• RECORDS SHOWN:
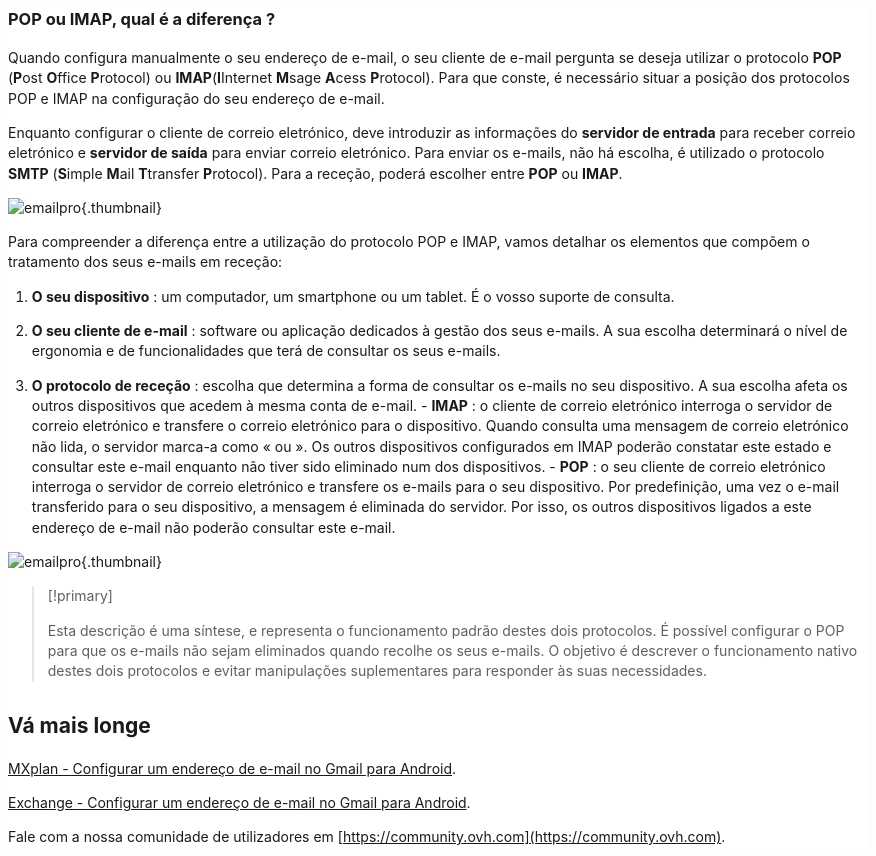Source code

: ### POP ou IMAP, qual é a diferença ? <a name="popimap"></a>

Quando configura manualmente o seu endereço de e-mail, o seu cliente de e-mail pergunta se deseja utilizar o protocolo **POP** (**P**ost **O**ffice **P**rotocol) ou **IMAP**(**I**Internet **M**sage **A**cess **P**rotocol). Para que conste, é necessário situar a posição dos protocolos POP e IMAP na configuração do seu endereço de e-mail.

Enquanto configurar o cliente de correio eletrónico, deve introduzir as informações do **servidor de entrada** para receber correio eletrónico e **servidor de saída** para enviar correio eletrónico. Para enviar os e-mails, não há escolha, é utilizado o protocolo **SMTP** (**S**imple **M**ail **T**transfer **P**rotocol). Para a receção, poderá escolher entre **POP** ou **IMAP**.

![emailpro](images/popimap-01.png){.thumbnail}

Para compreender a diferença entre a utilização do protocolo POP e IMAP, vamos detalhar os elementos que compõem o tratamento dos seus e-mails em receção:

1. **O seu dispositivo** : um computador, um smartphone ou um tablet. É o vosso suporte de consulta.

2. **O seu cliente de e-mail** : software ou aplicação dedicados à gestão dos seus e-mails. A sua escolha determinará o nível de ergonomia e de funcionalidades que terá de consultar os seus e-mails.

3. **O protocolo de receção** : escolha que determina a forma de consultar os e-mails no seu dispositivo. A sua escolha afeta os outros dispositivos que acedem à mesma conta de e-mail.
        - **IMAP** : o cliente de correio eletrónico interroga o servidor de correio eletrónico e transfere o correio eletrónico para o dispositivo. Quando consulta uma mensagem de correio eletrónico não lida, o servidor marca-a como « ou ». Os outros dispositivos configurados em IMAP poderão constatar este estado e consultar este e-mail enquanto não tiver sido eliminado num dos dispositivos.
        - **POP** : o seu cliente de correio eletrónico interroga o servidor de correio eletrónico e transfere os e-mails para o seu dispositivo. Por predefinição, uma vez o e-mail transferido para o seu dispositivo, a mensagem é eliminada do servidor. Por isso, os outros dispositivos ligados a este endereço de e-mail não poderão consultar este e-mail.

![emailpro](images/popimap-02.png){.thumbnail}

> [!primary]
>
> Esta descrição é uma síntese, e representa o funcionamento padrão destes dois protocolos. É possível configurar o POP para que os e-mails não sejam eliminados quando recolhe os seus e-mails. O objetivo é descrever o funcionamento nativo destes dois protocolos e evitar manipulações suplementares para responder às suas necessidades.

## Vá mais longe

[MXplan - Configurar um endereço de e-mail no Gmail para Android](/pages/web_cloud/email_and_collaborative_solutions/mx_plan/how_to_configure_android).

[Exchange - Configurar um endereço de e-mail no Gmail para Android](/pages/web_cloud/email_and_collaborative_solutions/microsoft_exchange/how_to_configure_android).

Fale com a nossa comunidade de utilizadores em [https://community.ovh.com](https://community.ovh.com).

• WHAT THE TASK REQUIRES:
Write out the entries above line for line, leaving out the pictures.

• TASK OUTPUT:
Source code

: ### POP ou IMAP, qual é a diferença ? <a name="popimap"></a>

Quando configura manualmente o seu endereço de e-mail, o seu cliente de e-mail pergunta se deseja utilizar o protocolo **POP** (**P**ost **O**ffice **P**rotocol) ou **IMAP**(**I**Internet **M**sage **A**cess **P**rotocol). Para que conste, é necessário situar a posição dos protocolos POP e IMAP na configuração do seu endereço de e-mail.

Enquanto configurar o cliente de correio eletrónico, deve introduzir as informações do **servidor de entrada** para receber correio eletrónico e **servidor de saída** para enviar correio eletrónico. Para enviar os e-mails, não há escolha, é utilizado o protocolo **SMTP** (**S**imple **M**ail **T**transfer **P**rotocol). Para a receção, poderá escolher entre **POP** ou **IMAP**.

![emailpro](images/popimap-01.png){.thumbnail}

Para compreender a diferença entre a utilização do protocolo POP e IMAP, vamos detalhar os elementos que compõem o tratamento dos seus e-mails em receção:

1. **O seu dispositivo** : um computador, um smartphone ou um tablet. É o vosso suporte de consulta.

2. **O seu cliente de e-mail** : software ou aplicação dedicados à gestão dos seus e-mails. A sua escolha determinará o nível de ergonomia e de funcionalidades que terá de consultar os seus e-mails.

3. **O protocolo de receção** : escolha que determina a forma de consultar os e-mails no seu dispositivo. A sua escolha afeta os outros dispositivos que acedem à mesma conta de e-mail.
        - **IMAP** : o cliente de correio eletrónico interroga o servidor de correio eletrónico e transfere o correio eletrónico para o dispositivo. Quando consulta uma mensagem de correio eletrónico não lida, o servidor marca-a como « ou ». Os outros dispositivos configurados em IMAP poderão constatar este estado e consultar este e-mail enquanto não tiver sido eliminado num dos dispositivos.
        - **POP** : o seu cliente de correio eletrónico interroga o servidor de correio eletrónico e transfere os e-mails para o seu dispositivo. Por predefinição, uma vez o e-mail transferido para o seu dispositivo, a mensagem é eliminada do servidor. Por isso, os outros dispositivos ligados a este endereço de e-mail não poderão consultar este e-mail.

![emailpro](images/popimap-02.png){.thumbnail}

> [!primary]
>
> Esta descrição é uma síntese, e representa o funcionamento padrão destes dois protocolos. É possível configurar o POP para que os e-mails não sejam eliminados quando recolhe os seus e-mails. O objetivo é descrever o funcionamento nativo destes dois protocolos e evitar manipulações suplementares para responder às suas necessidades.

## Vá mais longe

[MXplan - Configurar um endereço de e-mail no Gmail para Android](/pages/web_cloud/email_and_collaborative_solutions/mx_plan/how_to_configure_android).

[Exchange - Configurar um endereço de e-mail no Gmail para Android](/pages/web_cloud/email_and_collaborative_solutions/microsoft_exchange/how_to_configure_android).

Fale com a nossa comunidade de utilizadores em [https://community.ovh.com](https://community.ovh.com).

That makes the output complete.